Sonia always resonates while some sound off

TV VIEW: Resonance. Paul McGinley has it. He didn't before two weeks ago, does this week

TV VIEW: Resonance. Paul McGinley has it. He didn't before two weeks ago, does this week. The Olympic Council of Ireland (OCI) has it. Didn't a decade ago, does now.

Sonia O'Sullivan has it, always did, always will.

O'Sullivan resonated from our screens yesterday morning in the north of England. Striding out over the Tyne Bridge in Newcastle through Jarrow and finally along England's north-east coast, O'Sullivan ran almost as fast for a half marathon as any athlete in history. Only England's Paula Radcliffe edges out the Cork mother of two, her world record still standing for the 13.1 miles.

There is little doubt about what the BBC think of O'Sullivan. They think of her as we all do, as an astonishing talent who fittingly is being appreciated now while she is still active, displaying the breadth of her talent and beating the best in the world.

READ MORE

A total of 47,000 runners began the Great North Run, a race that former Olympic distance runner Brendan Foster began about 20 years ago.

Foster was in Ireland recently. "When I was over a few weeks ago, the debate was raging as to whether Sonia was the best Irish sports person ever," said Foster. "She holds all of the Irish records from 800 metres upwards. Today I'll tell you Sonia means business. She has two missions. She's preparing for the New York Marathon so she will want to run fast and she wants to win."
____________
■ TASKS
1. Write out the TV View column about Sonia O'Sullivan from "O'Sullivan resonated from" up to and including "20 years ago.".
2. Can you turn the paragraph of the TV View column about Sonia O'Sullivan that begins "Foster was in Ireland recently" into a short list of its main facts?
3. Carry on the TV View column about Sonia O'Sullivan from the point where it stops.
The listing that comes next is separate material with no connection to the TV View column about Sonia O'Sullivan.
____________
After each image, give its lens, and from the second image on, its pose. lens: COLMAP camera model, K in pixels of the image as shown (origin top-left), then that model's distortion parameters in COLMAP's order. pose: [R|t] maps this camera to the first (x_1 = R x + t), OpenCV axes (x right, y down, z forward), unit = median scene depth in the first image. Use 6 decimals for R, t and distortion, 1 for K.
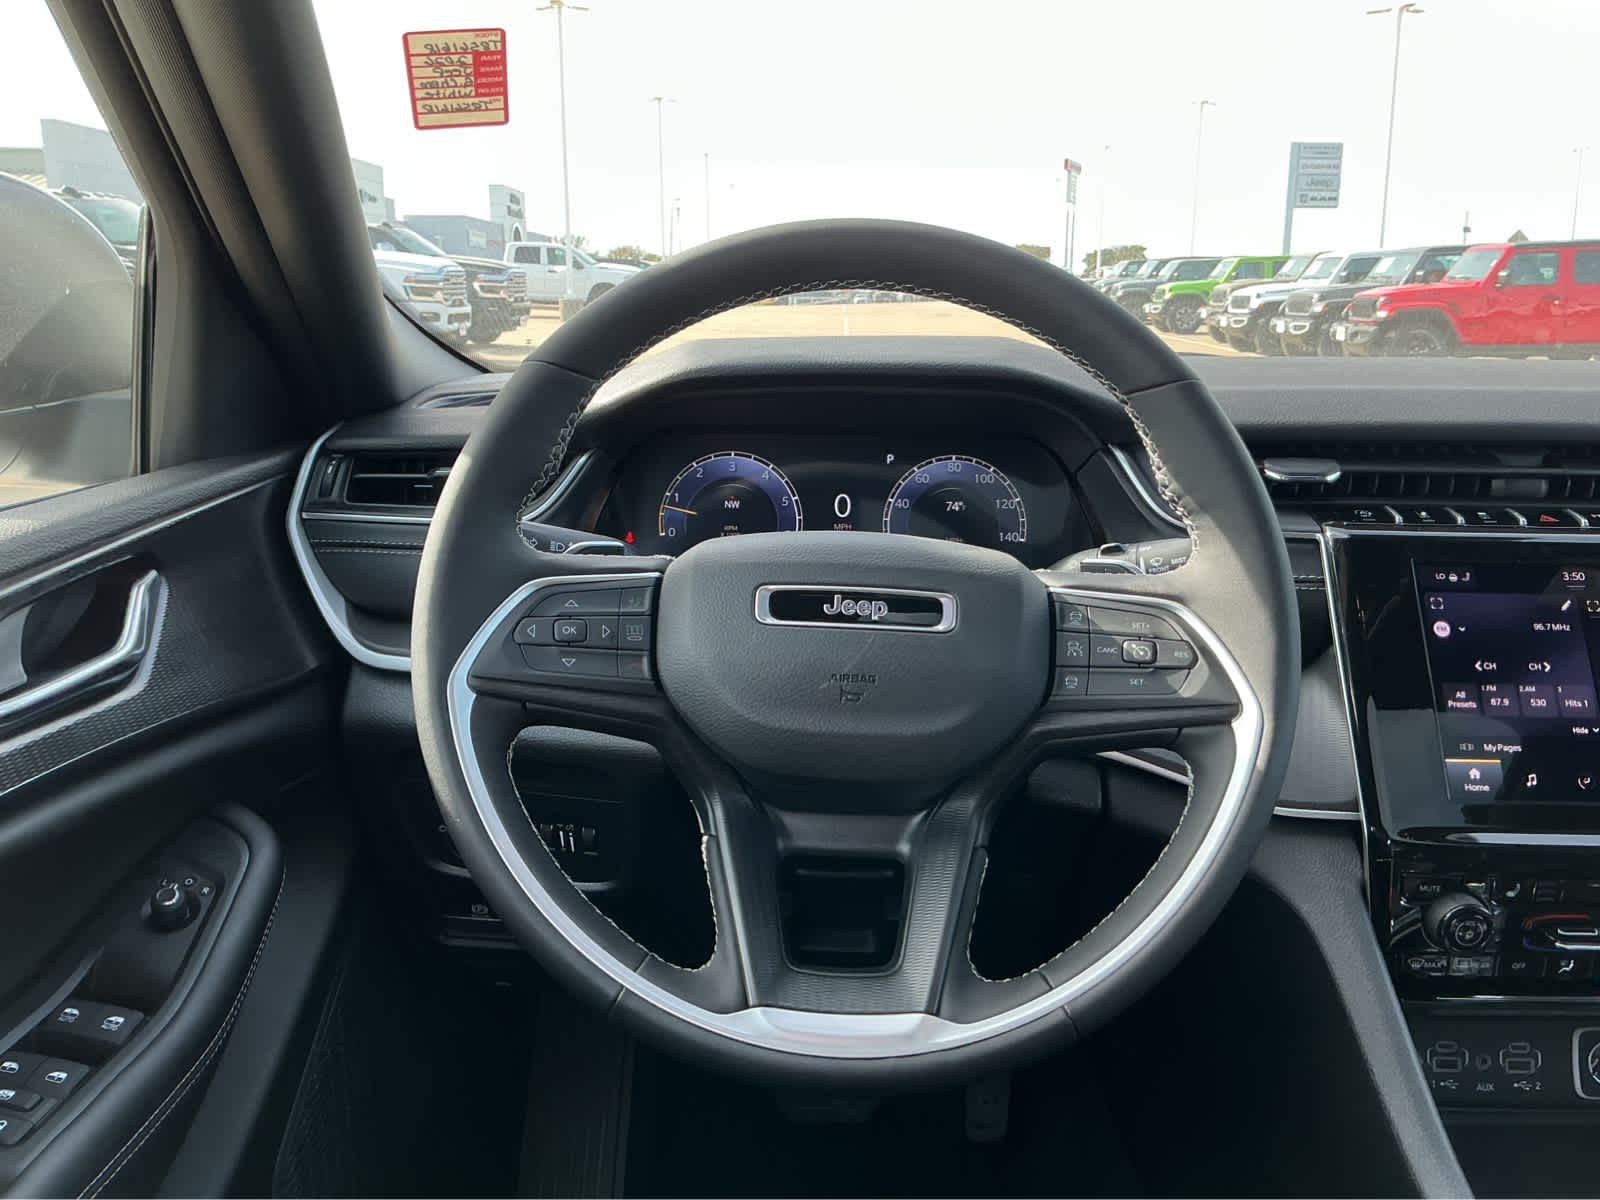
lens RADIAL K [[1319.5, 0, 803.7], [0, 1319.5, 604.5], [0, 0, 1]] dist [0.111715, -0.219899]
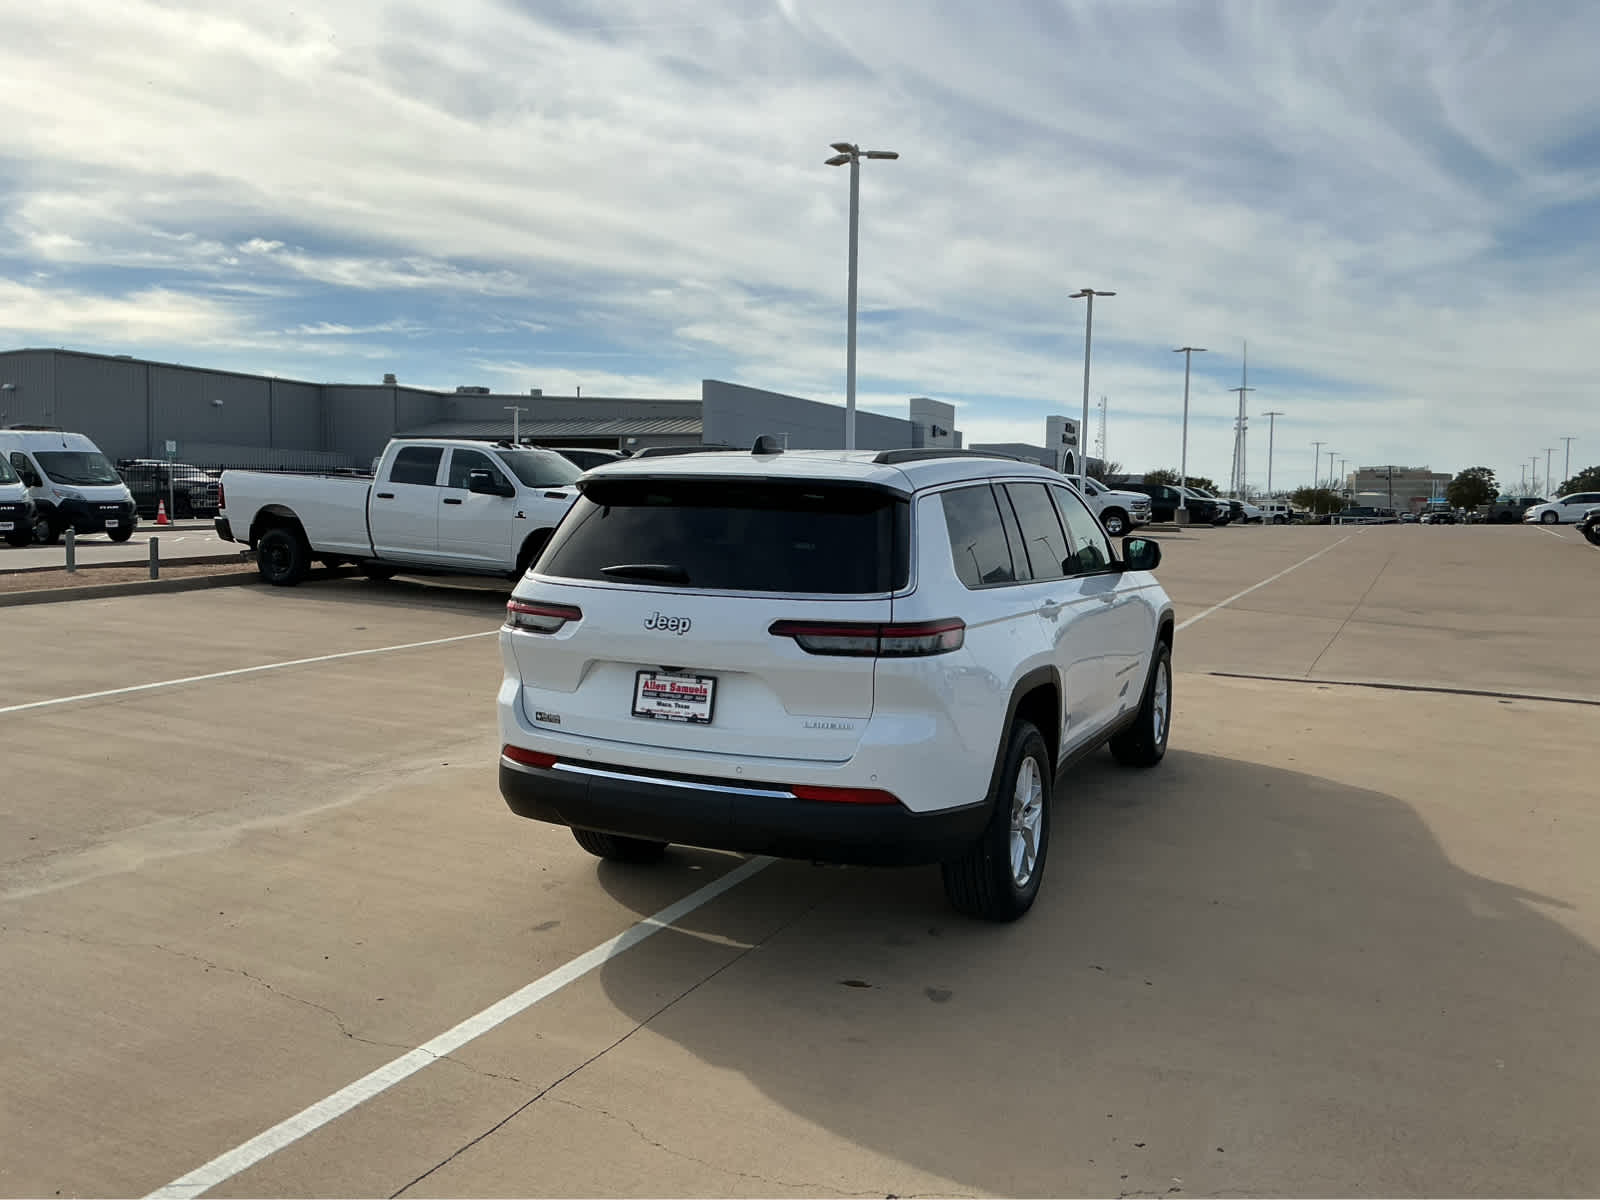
lens RADIAL K [[1319.5, 0, 803.7], [0, 1319.5, 604.5], [0, 0, 1]] dist [0.111715, -0.219899]
pose [[0.917162, 0.040386, -0.396462, 0.072011], [-0.102352, 0.985352, -0.136405, 0.036022], [0.385145, 0.165684, 0.907861, -0.176523]]
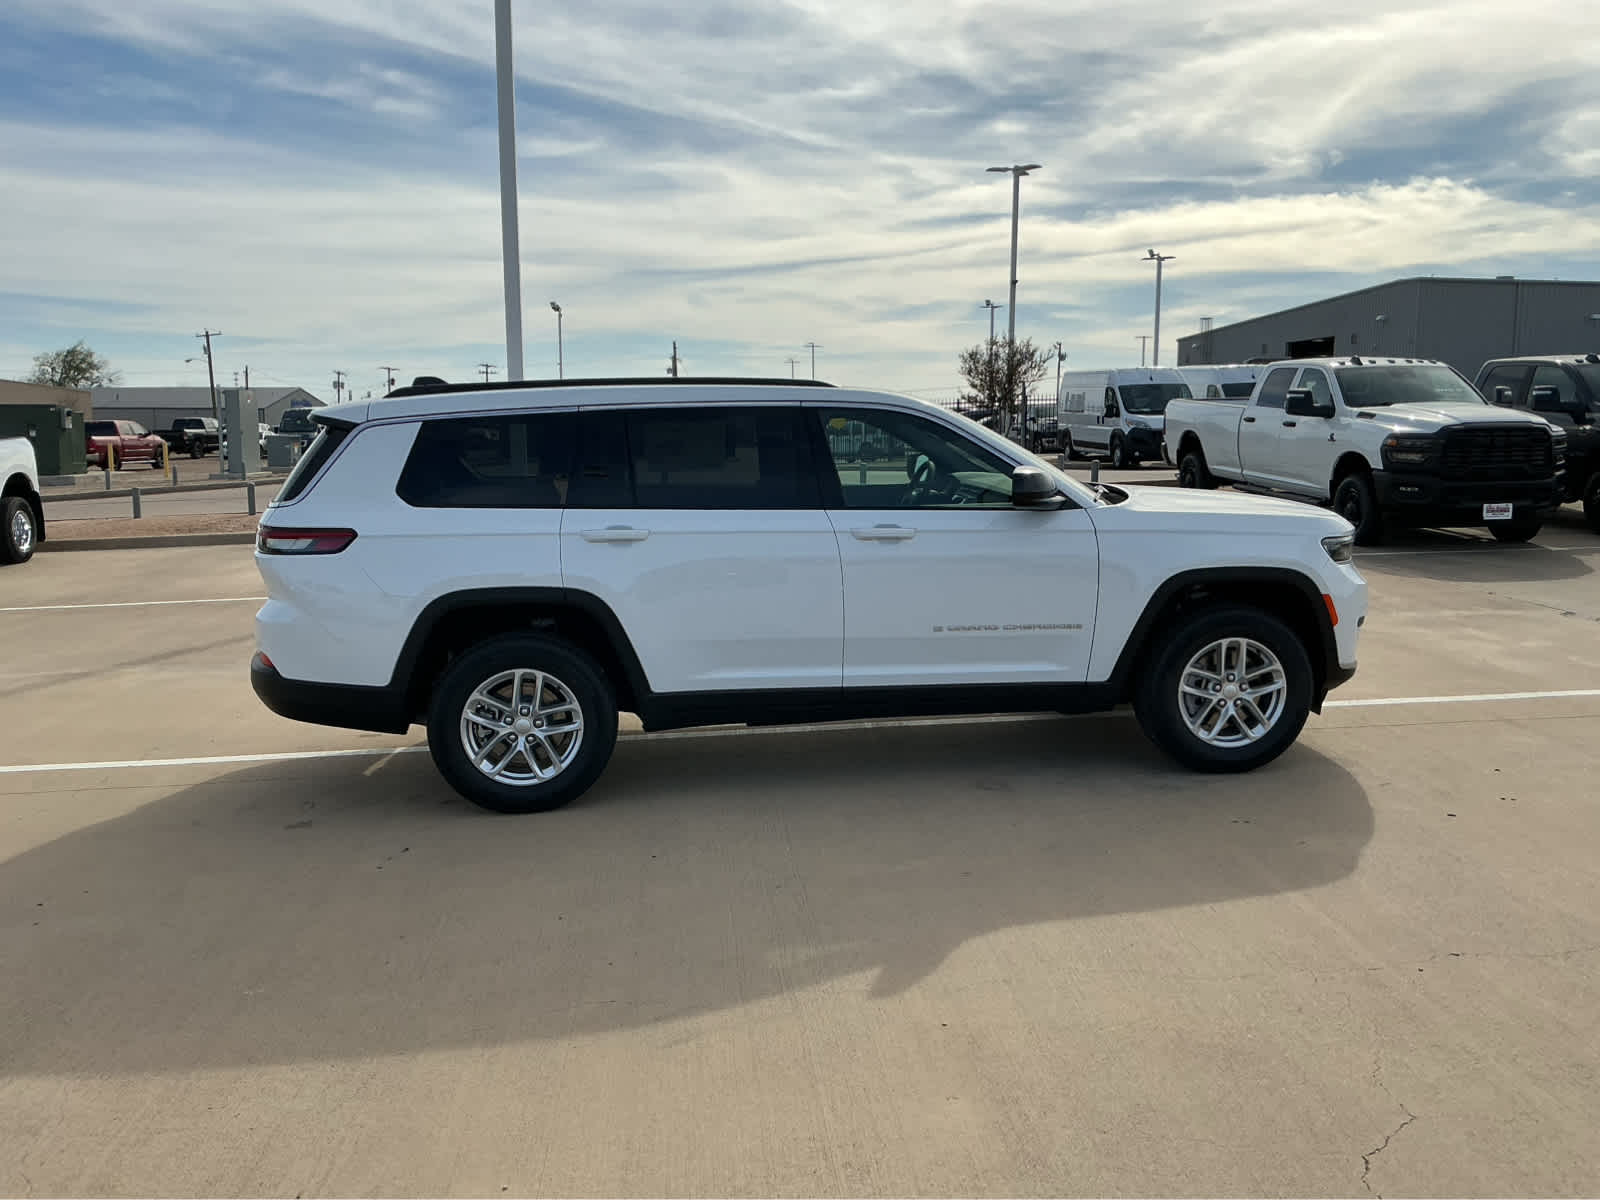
lens RADIAL K [[1327.9, 0, 800.0], [0, 1327.9, 600.0], [0, 0, 1]] dist [0.066199, -0.103050]
pose [[0.139508, 0.127704, -0.981952, 0.194182], [-0.220353, 0.970788, 0.094946, 0.000483], [0.965392, 0.203131, 0.163572, -0.027925]]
____________
■ ANSWERS PROVIDED
1.
O'Sullivan resonated from our screens yesterday morning in the north of England. Striding out over the Tyne Bridge in Newcastle through Jarrow and finally along England's north-east coast, O'Sullivan ran almost as fast for a half marathon as any athlete in history. Only England's Paula Radcliffe edges out the Cork mother of two, her world record still standing for the 13.1 miles.

There is little doubt about what the BBC think of O'Sullivan. They think of her as we all do, as an astonishing talent who fittingly is being appreciated now while she is still active, displaying the breadth of her talent and beating the best in the world.

READ MORE

A total of 47,000 runners began the Great North Run, a race that former Olympic distance runner Brendan Foster began about 20 years ago.

2.
- Brendan Foster was in Ireland a few weeks earlier, when people were debating whether Sonia was the best Irish sportsperson ever.
- She holds every Irish record from 800 meters upward.
- Foster said she had two missions: to run fast as preparation for the New York Marathon, and to win.

3.
O'Sullivan took off from the start, running the first mile in under five minutes. The BBC leaves her at it and breaks away to Jane, one of the fun runners. Jane was out training for the event; fell and broke her leg; was helicoptered to hospital; stayed there for five days while they put her in plaster and there she was, perky and willing on the start line in a wheelchair.

Beside her was an Indian looking man 91 years old, who took up running at 89. He didn't say a word but his entourage pointed out that he, too, was something of a world champ - for his age group of course. Bless him. Bless her.

By halfway Sonia had cracked two Olympic champions and a former winner of the race. Fernanda Ribeiro, a world, European and Olympic champion was further back.

"A huge pb (personal best) for Sonia," observed Steve Cram. "Yet another Irish record for Sonia," said Foster.

In a month she will run in her first New York marathon. Over that distance Catherina McKiernan's name is more resonant. But for O'Sullivan, we continue to set impossibly high expectations, while she continues to meet them.

On RTÉ sports' news on Wednesday Terry McHugh appeared irate and despondent. The six times Olympian and multiple Irish record breaker in the javelin is chairman of the embryonic Athletes' Commission, which the OCI initially feted and now refuses to recognise. Yogi Bear might have said that this was déjà vu all over again.

As McHugh aired his grievances, you found yourself totting up the numbers of disputes the OCI and its president Pat Hickey have been involved in over the years. There have been disagreements with Bernard Allen, Jim McDaid, Irish sailing, Irish canoeing, Irish athletics, Irish basketball, Irish doctor Moira O'Brien, RTÉ radio, the Sunday Independent, Sunday Tribune, the then Cork Examiner, John Treacy and the Irish Sports council and now one of its own limbs, the Athletes' Commission.

Only one thing to say - bon voyage Terry and Pat, it's business as usual but this is more your New York Marathon than Great North Run.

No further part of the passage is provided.